Although Candy Crush describes itself as the “sweetest game around,” there is no guarantee that Activision’s $5.9 billion (£3.8 billion) takeover of King.com won’t leave both users and investors with a bitter taste.
Activision Blizzard is best-known for its action-centric, big-budget console and PC titles. But these are very different to the role-playing and simpler puzzle web-based and mobile games its London and Stockholm-headquartered acquisition is adept at making.
On top of that, the size of the acquisition outdoes other mega-deals in an industry already susceptible to consolidation.
Other recent mergers include:
- Electronic Arts’ $750m purchase of Popcap – the Plants vs Zombies developer
- Amazon’s $970m payment of the games community Twitch
- Facebook’s $2 billion takeover of Oculus – virtual reality headset maker
- Microsoft’s $2.5 billion purchase of Mojang – the developer of Minecraft
So why the huge figure in the latest deal?
Gaming on tablets and smartphones is experiencing a growth spurt.
Newzoo, a research firm, predicts that 2015 will be the year that revenues from mobile games eclipse those of console titles, even though the latter generally cost more to purchase.
This is partly due to the fact that a lot more people own and game on tablets and handsets, but also because of King.com’s and some others’ success in persuading players to make several “in-app” purchases.
Simply put, instead of attempting to make users cough up a large amount of money to purchase access to all of a game’s content upfront, players are instead given the software for free or charged a low price but then persuaded to pay extra to add abilities, unlock levels, get other booster content and change the appearance of their character.

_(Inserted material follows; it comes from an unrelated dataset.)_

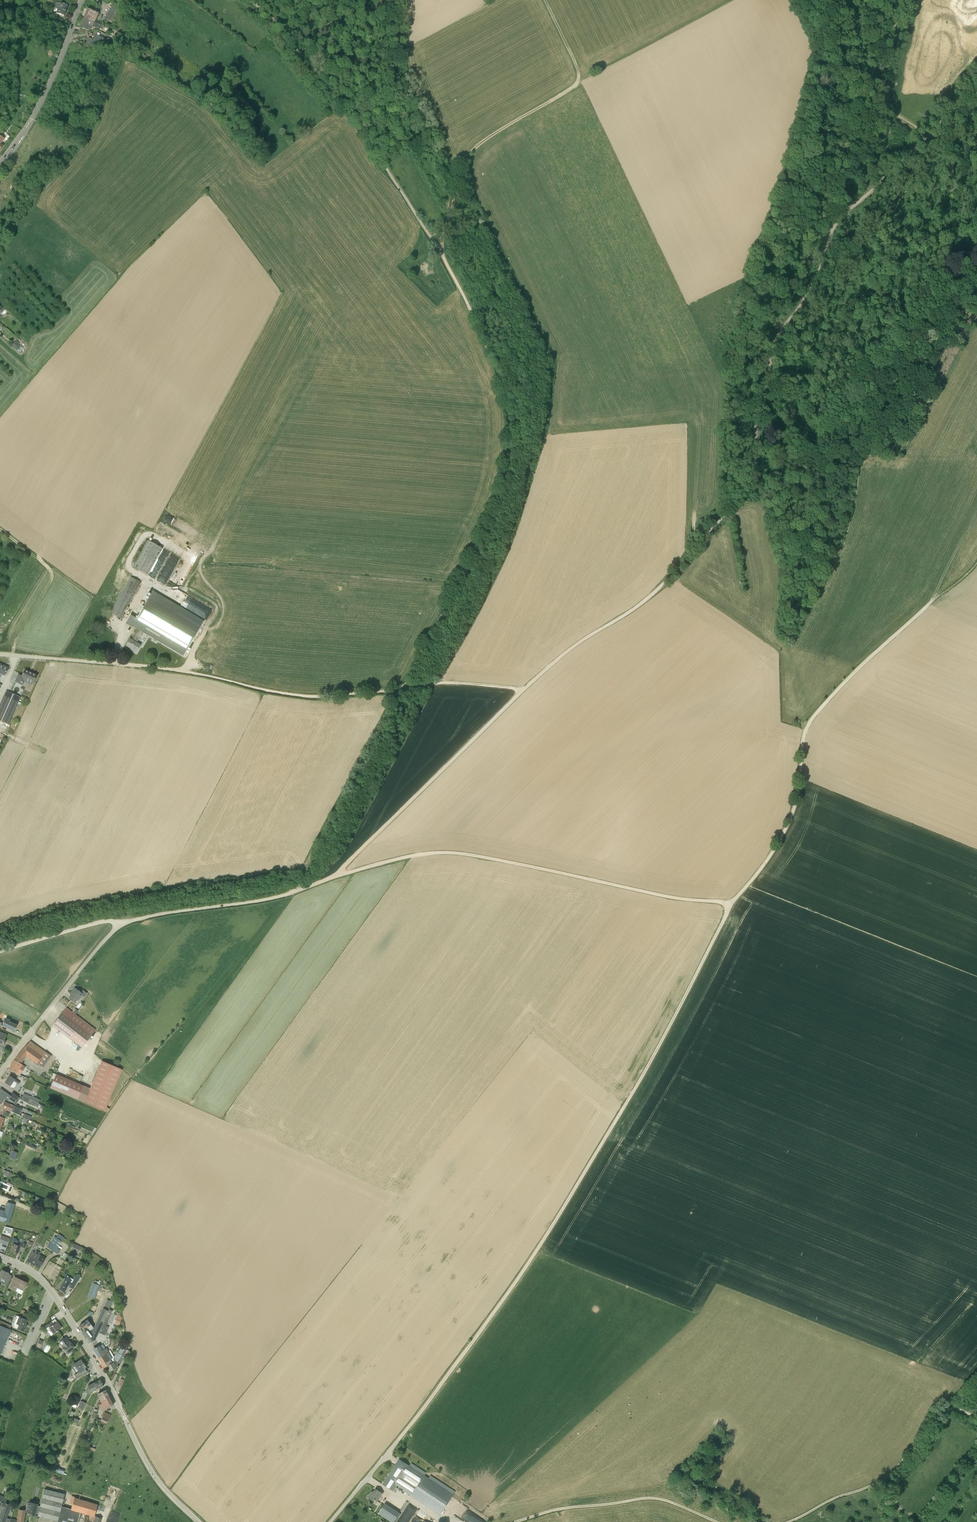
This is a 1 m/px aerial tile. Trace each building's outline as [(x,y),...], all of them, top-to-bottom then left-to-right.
[(122,2),(118,0),(116,3),(115,3),(107,14),(109,15),(107,20),(114,23),(115,21),(118,23),(117,25),(115,28),(120,30),(122,25),(118,23),(124,13),(118,9),(122,2)] [(57,13),(64,16),(68,6),(57,2),(55,8),(58,10),(57,13)] [(87,9),(84,17),(95,21),(99,14),(87,9)] [(95,21),(84,17),(80,28),(86,30),(89,30),(91,29),(93,27),(95,28),(102,29),(104,26),(97,24),(94,22),(95,22),(95,21)] [(91,47),(92,43),(96,44),(97,42),(108,46),(111,39),(108,38),(107,40),(96,35),(94,37),(94,38),(93,40),(91,39),(90,41),(88,40),(86,45),(91,47)] [(16,340),(11,345),(16,350),(20,346),(18,344),(19,343),(16,340)] [(133,566),(139,569),(153,543),(148,540),(133,566)] [(153,543),(139,569),(147,574),(162,548),(153,543)] [(175,573),(171,581),(181,586),(187,574),(177,569),(175,573)] [(111,612),(113,613),(120,618),(141,582),(131,577),(111,612)] [(184,654),(203,621),(152,592),(148,599),(137,619),(130,615),(127,622),(138,628),(143,631),(147,633),(184,654)] [(130,639),(126,646),(136,651),(140,644),(137,643),(143,631),(138,628),(133,636),(134,637),(132,640),(130,639)] [(1,674),(5,676),(8,667),(8,668),(4,666),(5,666),(0,664),(0,676),(1,674)] [(18,674),(15,682),(19,684),(23,685),(24,682),(28,684),(29,681),(34,683),(35,680),(37,675),(24,670),(22,676),(18,674)] [(6,691),(0,705),(0,721),(9,724),(21,697),(6,691)] [(73,992),(69,998),(73,1001),(75,1003),(81,995),(84,997),(87,994),(83,990),(81,992),(79,991),(75,988),(72,991),(73,992)] [(66,1007),(53,1025),(82,1048),(96,1030),(66,1007)] [(3,1023),(2,1025),(14,1031),(17,1025),(9,1022),(10,1019),(6,1018),(3,1023)] [(37,1064),(43,1068),(50,1057),(30,1041),(20,1052),(37,1064)] [(15,1060),(8,1069),(20,1075),(25,1068),(24,1067),(25,1066),(21,1063),(24,1060),(17,1056),(15,1060)] [(90,1089),(84,1103),(104,1111),(106,1107),(120,1074),(122,1069),(114,1066),(102,1061),(90,1089)] [(78,1100),(84,1086),(56,1074),(50,1088),(78,1100)] [(10,1076),(5,1083),(9,1086),(10,1085),(13,1088),(16,1084),(18,1085),(19,1082),(10,1076)] [(2,1103),(5,1099),(7,1101),(14,1104),(18,1097),(12,1093),(10,1096),(2,1090),(0,1092),(0,1101),(2,1103)] [(4,1102),(2,1109),(5,1110),(6,1111),(7,1111),(7,1110),(10,1112),(11,1112),(14,1113),(19,1115),(22,1109),(18,1107),(14,1105),(4,1101),(4,1102)] [(3,1175),(10,1177),(12,1173),(10,1172),(12,1169),(8,1168),(7,1171),(5,1170),(3,1175)] [(13,1228),(5,1227),(4,1230),(7,1231),(6,1234),(10,1236),(13,1228)] [(9,1238),(1,1235),(0,1239),(0,1243),(7,1245),(9,1238)] [(46,1246),(57,1254),(60,1249),(57,1248),(62,1241),(55,1236),(50,1243),(49,1242),(46,1246)] [(23,1251),(25,1246),(26,1244),(16,1240),(14,1244),(13,1243),(10,1250),(18,1253),(19,1250),(23,1251)] [(78,1253),(81,1247),(74,1243),(70,1250),(78,1253)] [(33,1249),(26,1260),(40,1268),(46,1258),(39,1254),(40,1253),(33,1249)] [(2,1270),(0,1274),(0,1282),(2,1279),(6,1280),(4,1284),(7,1285),(11,1276),(8,1275),(9,1273),(2,1270)] [(73,1289),(77,1282),(81,1277),(76,1274),(73,1279),(67,1276),(65,1279),(59,1289),(64,1292),(67,1286),(73,1289)] [(23,1291),(27,1282),(19,1278),(17,1281),(13,1279),(10,1287),(16,1290),(17,1288),(23,1291)] [(99,1285),(94,1283),(88,1297),(94,1299),(99,1285)] [(95,1340),(98,1332),(102,1324),(108,1311),(104,1308),(103,1308),(94,1329),(91,1325),(82,1331),(91,1343),(95,1340)] [(13,1327),(17,1329),(24,1332),(26,1327),(24,1327),(27,1320),(17,1316),(13,1327)] [(9,1329),(11,1325),(4,1322),(0,1320),(0,1325),(9,1329)] [(54,1320),(44,1326),(48,1331),(50,1330),(53,1334),(62,1328),(59,1324),(57,1325),(56,1323),(57,1322),(54,1324),(52,1321),(54,1320)] [(88,1320),(79,1326),(82,1331),(91,1325),(88,1320)] [(11,1329),(9,1329),(0,1325),(0,1355),(11,1329)] [(66,1337),(59,1342),(63,1347),(63,1348),(67,1353),(75,1347),(70,1342),(69,1342),(65,1338),(66,1337)] [(99,1358),(108,1352),(106,1348),(101,1351),(98,1346),(96,1347),(96,1348),(94,1349),(99,1358)] [(123,1357),(123,1356),(127,1350),(122,1346),(118,1352),(117,1352),(117,1353),(114,1357),(113,1358),(114,1358),(113,1359),(115,1361),(117,1365),(123,1357)] [(112,1359),(108,1352),(99,1358),(105,1368),(107,1366),(114,1362),(115,1361),(113,1359),(114,1358),(113,1358),(112,1359)] [(86,1367),(81,1359),(75,1363),(74,1362),(70,1364),(72,1368),(73,1368),(76,1373),(74,1374),(77,1378),(86,1372),(83,1369),(86,1367)] [(110,1371),(116,1367),(114,1362),(107,1366),(110,1371)] [(97,1389),(104,1386),(100,1379),(94,1383),(97,1389)] [(88,1386),(86,1391),(87,1394),(97,1389),(94,1383),(88,1386)] [(98,1394),(101,1400),(109,1396),(106,1390),(98,1394)] [(105,1409),(113,1405),(109,1396),(101,1400),(101,1402),(100,1402),(101,1404),(99,1404),(102,1410),(105,1409)] [(81,1400),(78,1408),(83,1410),(86,1403),(83,1402),(84,1401),(81,1400)] [(100,1420),(107,1423),(111,1415),(104,1412),(100,1420)] [(399,1459),(396,1463),(383,1484),(393,1491),(396,1486),(411,1496),(419,1484),(415,1481),(421,1473),(399,1459)] [(411,1496),(435,1511),(440,1515),(441,1514),(443,1516),(444,1514),(442,1513),(445,1509),(447,1510),(448,1509),(446,1507),(448,1504),(450,1505),(451,1504),(449,1502),(451,1503),(452,1502),(450,1500),(453,1496),(455,1497),(456,1496),(454,1494),(425,1475),(411,1496)] [(71,1509),(62,1506),(65,1494),(45,1488),(40,1506),(38,1516),(57,1521),(78,1521),(81,1512),(71,1509)] [(370,1493),(368,1497),(373,1501),(374,1499),(378,1501),(383,1493),(376,1488),(372,1494),(370,1493)] [(5,1521),(10,1505),(4,1503),(6,1498),(0,1496),(0,1508),(2,1509),(0,1516),(0,1521),(5,1521)] [(71,1509),(81,1512),(94,1516),(97,1504),(74,1497),(71,1509)] [(27,1503),(27,1505),(26,1510),(27,1510),(26,1513),(33,1515),(33,1516),(38,1517),(38,1516),(40,1506),(38,1505),(38,1504),(29,1501),(28,1503),(27,1503)] [(385,1503),(378,1513),(392,1521),(394,1521),(400,1513),(385,1503)] [(418,1509),(408,1504),(399,1521),(411,1521),(418,1509)] [(25,1510),(19,1509),(17,1520),(11,1518),(10,1521),(23,1521),(25,1510)]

As many a user has learned, the cost of such virtual goods may seem cheap initially, but eventually add up.
Small sales, big names
Despite Activision Blizzard releasing dozens of titles, it has grappled to make much impact in the mobile sector.
Attempts to build on existing franchises such as Skylanders, Tony Hawk skating games and Call of Duty have had mixed success.
In contrast, King.com’s games Candy Crush Saga as well as its sequel Candy Crush Soda Saga are both inside the top six titles and have been steadily high-earners over the years.
After Candy Crush
King.com reported an admirable $490 million worth of sales and 501 million active players at the end of its most recent quarter.
However, some analysts remained concerned about its prospects.
Piers Harding-Rolls from the IHS Technology consultancy stated that its actual audience has decreased from a peak of 550 million active users. He added that he thinks it would be a challenge on what to do post-Candy Crush, something Activision has to take on.
What might cause specific concern is that approximately 40% of King.com’s revenue in the first six months of 2015 came from one title – the original Candy Crush Saga – and its earnings ability is reducing.